Hi all, I'm exploring compiling a couple of targets in my Genode, base-hw system to use the hardware fp in the Neon coprocessor on an ARM Cortex A8 SOC, to get some performance improvement. I can add the CC_OPT line containing -mfloat-abi=hard and -mfu=neon-vfpv4 to appropreate target.mk. That should result in the Neon fp unit being called to perform the calculations. If I want use libc math functions I assume I must recompile libc with the same compile options added. Are there build variables that allow me to do that to the libc library?
I'm currently building on Genode 15.02.
Thanks for any info.
Bob Stewart
Sent from my android device.
Hello Bob,
On Wed, Sep 30, 2015 at 03:14:26PM -0400, robjsstewart@...9... wrote:
I'm exploring compiling a couple of targets in my Genode, base-hw system to use the hardware fp in the Neon coprocessor on an ARM Cortex A8 SOC, to get some performance improvement.
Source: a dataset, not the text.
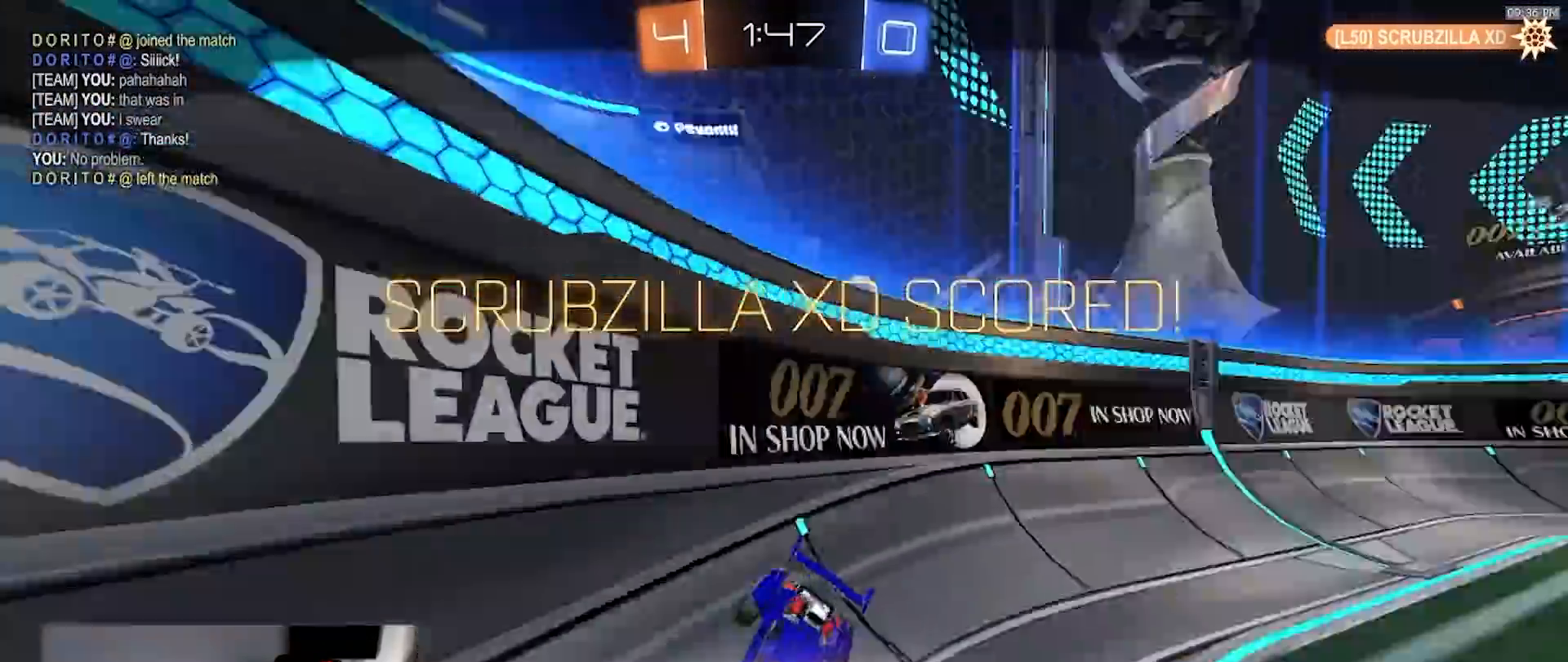
{"buttons": ["SELECT"], "left_stick": "center", "right_stick": "center", "events": [[17, "left_stick", "center"], [283, "SELECT", "down"]]}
I can add the CC_OPT line containing -mfloat-abi=hard and -mfu=neon-vfpv4 to appropreate target.mk. That should result in the Neon fp unit being called to perform the calculations. If I want use libc math functions I assume I must recompile libc with the same compile options added. Are there build variables that allow me to do that to the libc library?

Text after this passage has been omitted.